# heard of heritage cookware brand?



## Qwertyuiop (Oct 9, 2017)

My mom is planning to give me a cookware set that she bought from sears years ago ... the brand is heritage, I never heard of it.

I'm planning to move out of my mother's house later in the year and just started to look around to build my cookware and dinnerware as well.

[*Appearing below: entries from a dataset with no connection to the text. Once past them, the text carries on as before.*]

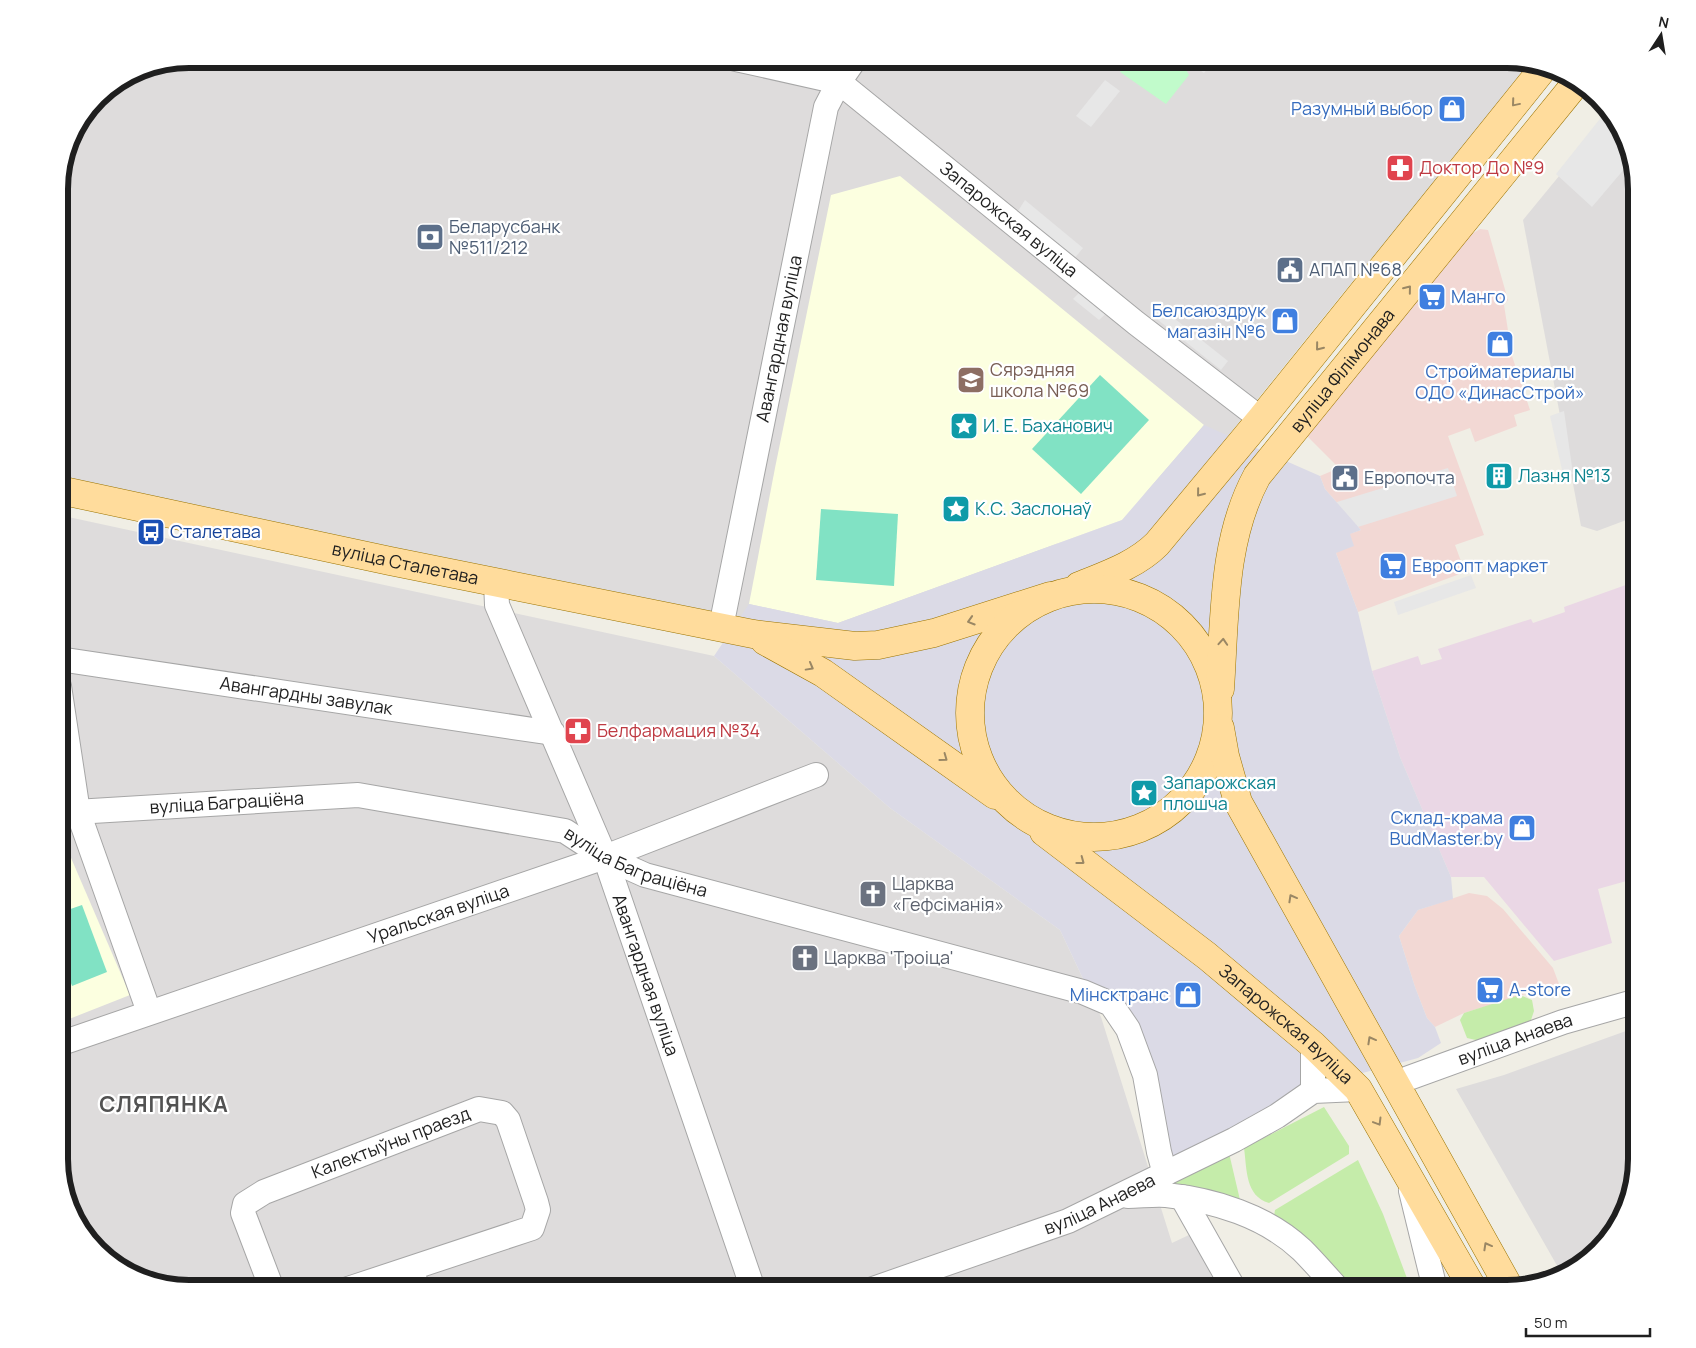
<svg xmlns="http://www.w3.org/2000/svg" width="1696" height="1348" font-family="Manrope,sans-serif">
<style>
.residential{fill:#dedcdc}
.commercial{fill:#f2d8d4}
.industrial{fill:#ead7e5}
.education{fill:#fcffe0}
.grass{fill:#c5ecaa}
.park{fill:#c1fbcb}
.pitch{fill:#81e2c4}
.parking{fill:#e7e7e7}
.plaza{fill:#dbdae6}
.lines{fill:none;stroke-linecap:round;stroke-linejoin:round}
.minor-casing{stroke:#a6a6a6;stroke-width:26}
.major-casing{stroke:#9b7400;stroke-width:29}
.minor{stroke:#fff;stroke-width:24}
.major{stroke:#ffdc9c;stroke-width:28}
.oneway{stroke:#9a8764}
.labels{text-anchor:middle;stroke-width:4.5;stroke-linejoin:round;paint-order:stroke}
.shop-label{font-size:18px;fill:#366cbe;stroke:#fff;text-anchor:end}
.health-label{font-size:18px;fill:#be3a42;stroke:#fff;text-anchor:start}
.street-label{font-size:18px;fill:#1f1f1f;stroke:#fff}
.service-label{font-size:18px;fill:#4e5e75;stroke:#fff;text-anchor:start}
.education-label{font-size:18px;fill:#785e54;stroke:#fff;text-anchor:start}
.culture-label{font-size:18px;fill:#0d838f;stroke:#fff;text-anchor:start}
.transit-label{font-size:18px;fill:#164399;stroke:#fff;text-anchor:start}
.worship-label{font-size:18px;fill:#5b616d;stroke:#fff;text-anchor:start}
.district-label{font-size:22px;font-weight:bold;letter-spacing:1px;fill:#525252;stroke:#fff}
.rim{fill:none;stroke:#1f1f1f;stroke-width:6}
</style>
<rect width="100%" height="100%" fill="#f0eee5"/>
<g class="residential">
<path d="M 189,59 L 1507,59 L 1533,63 L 1339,298 L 1211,457 L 907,628 L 730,619 L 59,478 L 59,180 L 72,131 L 103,91 L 139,69 Z"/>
<path d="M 1610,114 L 1624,132 L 1637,189 L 1637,516 L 1597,531 L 1581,526 L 1523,220 Z"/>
<path d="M 59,515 L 714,656 L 890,808 L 1060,930 L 1101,1017 L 1172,1243 L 1191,1234 L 1218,1289 L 189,1289 L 147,1282 L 103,1257 L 72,1216 L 59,1167 Z"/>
<path d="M 1637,1027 L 1637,1159 L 1630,1201 L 1605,1245 L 1563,1276 L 1456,1089 L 1504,1075 Z"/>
</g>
<g class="commercial">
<path d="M 1480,229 L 1488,230 L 1508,300 L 1504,305 L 1512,356 L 1530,410 L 1514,415 L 1517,426 L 1475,442 L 1470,428 L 1448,436 L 1484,535 L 1455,545 L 1465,572 L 1358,612 L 1336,553 L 1349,534 L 1361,530 L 1325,489 L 1320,476 L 1339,468 L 1307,436 L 1470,235 Z"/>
<path d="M 1469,893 L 1487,896 L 1503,909 L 1553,968 L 1559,984 L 1464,1013 L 1435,1027 L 1427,1018 L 1415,987 L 1399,936 L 1418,910 Z"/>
</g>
<path class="industrial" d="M 1637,581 L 1637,878 L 1598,889 L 1612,943 L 1554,961 L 1484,877 L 1451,877 L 1400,757 L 1372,671 L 1418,656 L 1421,665 L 1442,659 L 1438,649 L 1531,619 L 1533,623 L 1565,612 L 1564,607 Z"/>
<g class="education">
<path d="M 900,176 L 1204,425 L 1122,520 L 838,623 L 749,604 L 775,468 L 831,195 Z"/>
<path d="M 59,830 L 130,995 L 59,1023 Z"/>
</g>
<g class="grass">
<path d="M 1520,995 L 1532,1000 L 1534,1011 L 1530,1023 L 1480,1041 L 1467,1038 L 1460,1020 L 1464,1013 Z"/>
<path d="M 1324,1107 L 1349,1146 L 1349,1154 L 1269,1203 C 1245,1196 1247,1169 1244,1148 Z"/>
<path d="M 1229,1153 L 1240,1200 L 1167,1184 Z"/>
<path d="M 1358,1160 L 1383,1214 L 1411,1289 L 1352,1289 L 1341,1275 L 1274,1216 L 1275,1210 Z"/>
</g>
<path class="park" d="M 1130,59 L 1180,59 L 1189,75 L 1166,104 L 1120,72 Z"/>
<g class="pitch">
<path d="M 1100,375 L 1149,420 L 1081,494 L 1032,449 Z"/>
<path d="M 821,509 L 898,514 L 894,586 L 816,580 Z"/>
<path d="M 82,905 L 107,972 L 72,986 L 59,951 L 59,913 Z"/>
</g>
<g class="parking">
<path d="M 1184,59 L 1216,59 L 1204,73 Z"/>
<path d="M 1105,80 L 1120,91 L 1091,127 L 1076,116 Z"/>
<path d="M 1607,110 L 1624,132 L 1631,161 L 1592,207 L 1556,174 Z"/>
<path d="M 1025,200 L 1083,248 L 1074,259 L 1018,211 Z"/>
<path d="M 1083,289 L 1110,310 L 1099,320 L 1073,299 Z"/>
<path d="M 1165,311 L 1228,361 L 1221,370 L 1158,320 Z"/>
<path d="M 1564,411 L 1573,474 L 1564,479 L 1550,416 Z"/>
<path d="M 1448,468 L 1457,496 L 1345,531 L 1337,502 Z"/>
<path d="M 1471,575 L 1476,588 L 1398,615 L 1394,602 Z"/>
</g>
<path class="plaza" d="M 1204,425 L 1320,476 L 1325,489 L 1361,530 L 1350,534 L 1354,546 L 1336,553 L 1358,612 L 1372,671 L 1400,757 L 1451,877 L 1453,899 L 1418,910 L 1399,936 L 1415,987 L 1427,1018 L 1435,1027 L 1441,1043 L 1418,1058 L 1296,1091 L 1287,1100 L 1173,1160 L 1123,995 L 1086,985 L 1060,930 L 890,808 L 714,656 L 749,604 L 838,623 L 1122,520 Z"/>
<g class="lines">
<defs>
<g id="minor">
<path id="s1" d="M 736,59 L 839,82 L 1136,323 L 1261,419"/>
<path id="s2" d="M 496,582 L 497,605 L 605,857 L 753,1289"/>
<path id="s3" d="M 721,627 L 826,107 L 839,82 L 855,59"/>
<path id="s4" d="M 59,659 L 553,733"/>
<path d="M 59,686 L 78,812 L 149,1012"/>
<path id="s5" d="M 59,813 L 358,795 L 565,831 L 605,857 L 645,875 L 1083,992 L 1111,1004 L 1128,1029 L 1145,1075 L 1159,1152 L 1165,1174"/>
<path id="s6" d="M 59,1044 L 605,857 L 816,775"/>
<path id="s7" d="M 1395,1083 L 1563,1022 L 1637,1001"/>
<path d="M 1313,1091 L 1313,1045"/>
<path d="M 1411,1191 L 1435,1289"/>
<path d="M 1128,1196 C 1140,1196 1154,1194 1166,1195 C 1214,1200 1266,1216 1302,1250 C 1314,1262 1326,1276 1338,1289"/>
<path d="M 1182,1197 L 1234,1289"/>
<path d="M 411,1269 L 418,1289"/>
<path id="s8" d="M 272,1289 L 243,1213 L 245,1204 L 264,1192 L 479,1109 L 502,1113 L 508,1120 L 536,1202 L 538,1210 L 532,1228 L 348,1289"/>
<path id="s9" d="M 873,1289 L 1068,1221 L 1234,1140 L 1277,1116 L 1313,1091 L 1358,1089"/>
</g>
<g id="major">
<path id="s10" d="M 59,490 L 390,561 L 753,634 L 855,646 L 878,645 L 934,633 L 1050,596"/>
<path d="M 1079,586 C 1106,575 1136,565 1157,544 L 1261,419 L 1546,65"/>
<circle cx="1094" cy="713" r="124"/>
<path d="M 765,641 L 823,673 L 995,795"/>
<path id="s11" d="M 1220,689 C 1225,617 1222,541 1257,476 L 1577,82"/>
<path d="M 1220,728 L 1225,756 L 1238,802 L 1510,1289"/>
<path id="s12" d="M 1044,832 L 1207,956 L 1313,1045 L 1358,1089 L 1473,1289"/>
</g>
</defs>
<use href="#minor" class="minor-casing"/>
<use href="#major" class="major-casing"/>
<use href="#minor" class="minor"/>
<use href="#major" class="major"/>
</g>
<defs><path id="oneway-chevron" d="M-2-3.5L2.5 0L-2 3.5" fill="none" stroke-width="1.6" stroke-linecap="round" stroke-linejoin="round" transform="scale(1.25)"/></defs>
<g class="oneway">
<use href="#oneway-chevron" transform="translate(1515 103) rotate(130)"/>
<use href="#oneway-chevron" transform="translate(1408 289) rotate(-51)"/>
<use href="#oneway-chevron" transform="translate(1319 347) rotate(129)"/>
<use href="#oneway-chevron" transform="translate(1200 493) rotate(129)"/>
<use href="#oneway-chevron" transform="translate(971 621) rotate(163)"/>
<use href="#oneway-chevron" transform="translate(1223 642) rotate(-86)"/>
<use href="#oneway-chevron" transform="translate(810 667) rotate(29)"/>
<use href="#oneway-chevron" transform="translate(944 758) rotate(36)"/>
<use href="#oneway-chevron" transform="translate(1081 861) rotate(37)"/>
<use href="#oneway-chevron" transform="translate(1292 898) rotate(-119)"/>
<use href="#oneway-chevron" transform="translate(1371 1040) rotate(-119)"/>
<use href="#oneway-chevron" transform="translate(1378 1122) rotate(59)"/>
<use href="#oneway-chevron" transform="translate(1487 1246) rotate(-119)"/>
</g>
<defs>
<symbol id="shop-square" viewBox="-11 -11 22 22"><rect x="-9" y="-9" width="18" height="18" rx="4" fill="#3f7fe0" stroke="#fff"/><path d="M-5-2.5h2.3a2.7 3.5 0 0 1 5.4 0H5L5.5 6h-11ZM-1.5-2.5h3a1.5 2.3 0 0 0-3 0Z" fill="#fff"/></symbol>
<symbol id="pharmacy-square" viewBox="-11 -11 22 22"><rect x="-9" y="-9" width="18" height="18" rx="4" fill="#e0444e" stroke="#fff"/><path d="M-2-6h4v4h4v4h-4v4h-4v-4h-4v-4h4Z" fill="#fff"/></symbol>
<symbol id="bank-square" viewBox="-11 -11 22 22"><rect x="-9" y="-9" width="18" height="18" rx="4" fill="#5c6f8a" stroke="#fff"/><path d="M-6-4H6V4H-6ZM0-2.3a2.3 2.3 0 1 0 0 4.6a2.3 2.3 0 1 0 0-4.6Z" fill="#fff"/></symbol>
<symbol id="civic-square" viewBox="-11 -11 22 22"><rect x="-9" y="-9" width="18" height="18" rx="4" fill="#5c6f8a" stroke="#fff"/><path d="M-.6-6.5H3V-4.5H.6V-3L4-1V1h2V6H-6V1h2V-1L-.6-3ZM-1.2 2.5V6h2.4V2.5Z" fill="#fff"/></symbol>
<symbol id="supermarket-square" viewBox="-11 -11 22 22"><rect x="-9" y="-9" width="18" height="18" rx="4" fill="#3f7fe0" stroke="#fff"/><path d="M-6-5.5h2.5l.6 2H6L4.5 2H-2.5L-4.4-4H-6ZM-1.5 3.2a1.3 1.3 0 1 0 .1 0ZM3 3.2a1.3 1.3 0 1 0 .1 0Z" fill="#fff"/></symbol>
<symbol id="school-square" viewBox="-11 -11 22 22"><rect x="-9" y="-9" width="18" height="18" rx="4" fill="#8d6e63" stroke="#fff"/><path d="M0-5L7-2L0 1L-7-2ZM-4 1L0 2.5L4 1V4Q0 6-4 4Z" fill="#fff"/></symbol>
<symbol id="sight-square" viewBox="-11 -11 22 22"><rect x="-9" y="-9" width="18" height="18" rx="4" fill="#0f9aa8" stroke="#fff"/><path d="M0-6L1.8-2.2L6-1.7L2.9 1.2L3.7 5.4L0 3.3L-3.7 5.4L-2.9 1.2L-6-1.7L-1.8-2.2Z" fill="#fff"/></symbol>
<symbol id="building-square" viewBox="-11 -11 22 22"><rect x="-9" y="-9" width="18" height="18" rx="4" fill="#0f9aa8" stroke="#fff"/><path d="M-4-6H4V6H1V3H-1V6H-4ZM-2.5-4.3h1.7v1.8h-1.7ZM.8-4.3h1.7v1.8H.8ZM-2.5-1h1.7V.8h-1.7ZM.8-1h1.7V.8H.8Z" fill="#fff"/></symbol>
<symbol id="bus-square" viewBox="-11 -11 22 22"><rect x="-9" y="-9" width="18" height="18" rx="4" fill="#1a4fb4" stroke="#fff"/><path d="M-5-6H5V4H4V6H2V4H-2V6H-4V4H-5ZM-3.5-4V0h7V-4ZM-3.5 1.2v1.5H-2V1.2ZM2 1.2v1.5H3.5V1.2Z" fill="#fff"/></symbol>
<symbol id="church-square" viewBox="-11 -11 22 22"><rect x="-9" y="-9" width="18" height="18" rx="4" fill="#6b7280" stroke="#fff"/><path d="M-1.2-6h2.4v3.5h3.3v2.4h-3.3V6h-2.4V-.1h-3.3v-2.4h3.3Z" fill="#fff"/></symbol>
</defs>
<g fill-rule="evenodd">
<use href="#shop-square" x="1436" y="93" width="32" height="32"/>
<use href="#pharmacy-square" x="1384" y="152" width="32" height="32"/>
<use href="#bank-square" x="414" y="221" width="32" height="32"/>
<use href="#civic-square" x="1274" y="254" width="32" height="32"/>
<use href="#supermarket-square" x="1416" y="281" width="32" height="32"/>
<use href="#shop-square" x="1269" y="305" width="32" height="32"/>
<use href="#shop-square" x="1484" y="328" width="32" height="32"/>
<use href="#school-square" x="955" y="364" width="32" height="32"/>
<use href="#sight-square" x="948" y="410" width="32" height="32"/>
<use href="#building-square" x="1483" y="460" width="32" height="32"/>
<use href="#civic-square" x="1329" y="462" width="32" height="32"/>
<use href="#sight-square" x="940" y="493" width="32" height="32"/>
<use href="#bus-square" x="135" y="516" width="32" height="32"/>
<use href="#supermarket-square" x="1377" y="550" width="32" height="32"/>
<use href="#pharmacy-square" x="562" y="715" width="32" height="32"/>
<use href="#sight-square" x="1128" y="777" width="32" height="32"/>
<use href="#shop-square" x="1506" y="812" width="32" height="32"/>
<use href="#church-square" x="857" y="878" width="32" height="32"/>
<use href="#church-square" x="789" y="942" width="32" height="32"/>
<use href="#supermarket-square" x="1474" y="974" width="32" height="32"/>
<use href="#shop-square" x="1172" y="979" width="32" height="32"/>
</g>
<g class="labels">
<g class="shop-label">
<text x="1433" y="115">Разумный выбор</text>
<text x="1451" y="303" text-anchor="start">Манго</text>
<text x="1266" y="317">Белсаюздрук<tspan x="1266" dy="21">магазін №6</tspan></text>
<text x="1500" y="378" text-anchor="middle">Стройматериалы<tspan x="1500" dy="21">ОДО «ДинасСтрой»</tspan></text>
<text x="1412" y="572" text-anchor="start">Евроопт маркет</text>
<text x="1503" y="824">Склад-крама<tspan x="1503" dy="21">BudMaster.by</tspan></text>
<text x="1509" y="996" text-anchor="start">А-store</text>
<text x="1169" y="1001">Мінсктранс</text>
</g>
<g class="health-label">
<text x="1419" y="174">Доктор До №9</text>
<text x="597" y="737">Белфармация №34</text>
</g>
<g class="street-label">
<text dy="6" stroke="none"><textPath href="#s1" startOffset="324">Запарожская вуліца</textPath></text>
<text dy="6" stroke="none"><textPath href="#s3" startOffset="294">Авангардная вуліца</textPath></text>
<text dy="6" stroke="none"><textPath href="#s11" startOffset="354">вуліца Філімонава</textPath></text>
<text dy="6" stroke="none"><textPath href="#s10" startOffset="354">вуліца Сталетава</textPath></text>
<text dy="6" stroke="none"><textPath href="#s4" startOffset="250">Авангардны завулак</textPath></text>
<text dy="6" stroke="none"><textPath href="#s5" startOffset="168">вуліца Баграціёна</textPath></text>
<text dy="6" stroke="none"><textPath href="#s5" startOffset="588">вуліца Баграціёна</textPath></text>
<text dy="6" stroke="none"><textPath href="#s6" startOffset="401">Уральская вуліца</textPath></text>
<text dy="6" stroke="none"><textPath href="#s2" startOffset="422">Авангардная вуліца</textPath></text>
<text dy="6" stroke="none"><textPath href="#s12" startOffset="309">Запарожская вуліца</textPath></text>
<text dy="6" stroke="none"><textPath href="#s7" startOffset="128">вуліца Анаева</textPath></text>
<text dy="6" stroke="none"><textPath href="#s8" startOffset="249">Калектыўны праезд</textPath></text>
<text dy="6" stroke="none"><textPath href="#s9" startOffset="242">вуліца Анаева</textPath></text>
</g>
<g class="service-label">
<text x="449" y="233">Беларусбанк<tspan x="449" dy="21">№511/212</tspan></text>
<text x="1309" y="276">АПАП №68</text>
<text x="1364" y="484">Европочта</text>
</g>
<g class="education-label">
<text x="990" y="376">Сярэдняя<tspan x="990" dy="21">школа №69</tspan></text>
</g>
<g class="culture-label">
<text x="983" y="432">И. Е. Баханович</text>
<text x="1518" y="482">Лазня №13</text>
<text x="975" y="515">К.С. Заслонаў</text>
<text x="1163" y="789">Запарожская<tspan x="1163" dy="21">плошча</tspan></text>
</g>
<g class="transit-label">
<text x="170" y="538">Сталетава</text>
</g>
<g class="worship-label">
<text x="892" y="890">Царква<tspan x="892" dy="21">«Гефсіманія»</tspan></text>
<text x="824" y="964">Царква 'Троіца'</text>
</g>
<g class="district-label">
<text x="164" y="1112">СЛЯПЯНКА</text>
</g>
</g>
<path d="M0 0H1696V1348H0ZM189 68H1507A121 121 0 0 1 1628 189V1159A121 121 0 0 1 1507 1280H189A121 121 0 0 1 68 1159V189A121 121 0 0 1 189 68Z" fill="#fff" fill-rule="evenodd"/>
<path class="rim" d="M189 68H1507A121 121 0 0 1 1628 189V1159A121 121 0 0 1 1507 1280H189A121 121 0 0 1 68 1159V189A121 121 0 0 1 189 68Z"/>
<g transform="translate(1661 35) rotate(12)" stroke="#ffffff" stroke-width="4" paint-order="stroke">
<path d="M0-4L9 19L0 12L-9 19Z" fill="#1f1f1f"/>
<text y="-8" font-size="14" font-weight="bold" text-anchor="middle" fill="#1f1f1f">N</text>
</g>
<path d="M1526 1328v8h124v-8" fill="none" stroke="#1f1f1f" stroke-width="2.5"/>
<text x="1534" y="1328" font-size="15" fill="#1f1f1f" stroke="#ffffff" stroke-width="4" paint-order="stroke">50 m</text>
</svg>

what is your take on this?


----------



## flipflopgirl (Jun 27, 2012)

If you will need cookware then take it....if it turns out not quite your style then start putting together your own collection.
My best advice...try to stay away from "sets" in cookware as well as knives.
Sets will always have more than one piece that is useless for your personal style.
My kitchen is like the UN of the food world with pieces from all over...some are actually from sets (gifts mostly) that I auditioned and found worthy (the rest were re-gifted down the line).
Tip... never throw away a lid...they are easy to pack up and store in a box tucked away in a closet...at some point you will find yourself needing one for an odd size pan and you can dig thru your collection and BINGO...there you are!

mimi


----------



## Qwertyuiop (Oct 9, 2017)

flipflopgirl said:


> If you will need cookware then take it....if it turns out not quite your style then start putting together your own collection.
> My best advice...try to stay away from "sets" in cookware as well as knives.
> Sets will always have more than one piece that is useless for your personal style.
> My kitchen is like the UN of the food world with pieces from all over...some are actually from sets (gifts mostly) that I auditioned and found worthy (the rest were re-gifted down the line).
> ...


Yeah I agree on not buying a set of cookware or knives... Have you even heard of the brand? How good are they?

What brands do you recommend that is not the cheapest or crazy expensive ... Just good value for the money?


----------



## flipflopgirl (Jun 27, 2012)

I did a quick search but it seems Heritage is a very popular word when it comes down to branding.
My favorite pieces are heavy (but not so much that I cannot lift when full) and easy to care for (hand wash and air dry).
Any idea what year those were manufactured?
The ad looks vintage and some of my fave pieces come from my Gma and are pretty old...have no clue what brand they are.

mimi


----------



## flipflopgirl (Jun 27, 2012)

A few years back I had to replace most of my cookware and did buy a set (price and reviews were just too tempting) of Duxtop (never heard of them lol) and the saute pans as well as the 4 quart pot made it thru the audition process...the rest went to the college age Grands.
Still using a few All Clad pieces from forever ago as well.
The only non stick I use are treated as disposables and am not tied to any one brand.

mimi


----------



## Qwertyuiop (Oct 9, 2017)

flipflopgirl said:


> I did a quick search but it seems Heritage is a very popular word when it comes down to branding.
> My favorite pieces are heavy (but not so much that I cannot lift when full) and easy to care for (hand wash and air dry).
> Any idea what year those were manufactured?
> The ad looks vintage and some of my fave pieces come from my Gma and are pretty old...have no clue what brand they are.
> ...





flipflopgirl said:


> A few years back I had to replace most of my cookware and did buy a set (price and reviews were just too tempting) of Duxtop (never heard of them lol) and the saute pans as well as the 4 quart pot made it thru the audition process...the rest went to the college age Grands.
> Still using a few All Clad pieces from forever ago as well.
> The only non stick I use are treated as disposables and am not tied to any one brand.
> 
> mimi


my mom bought it 7 years ago from sears


----------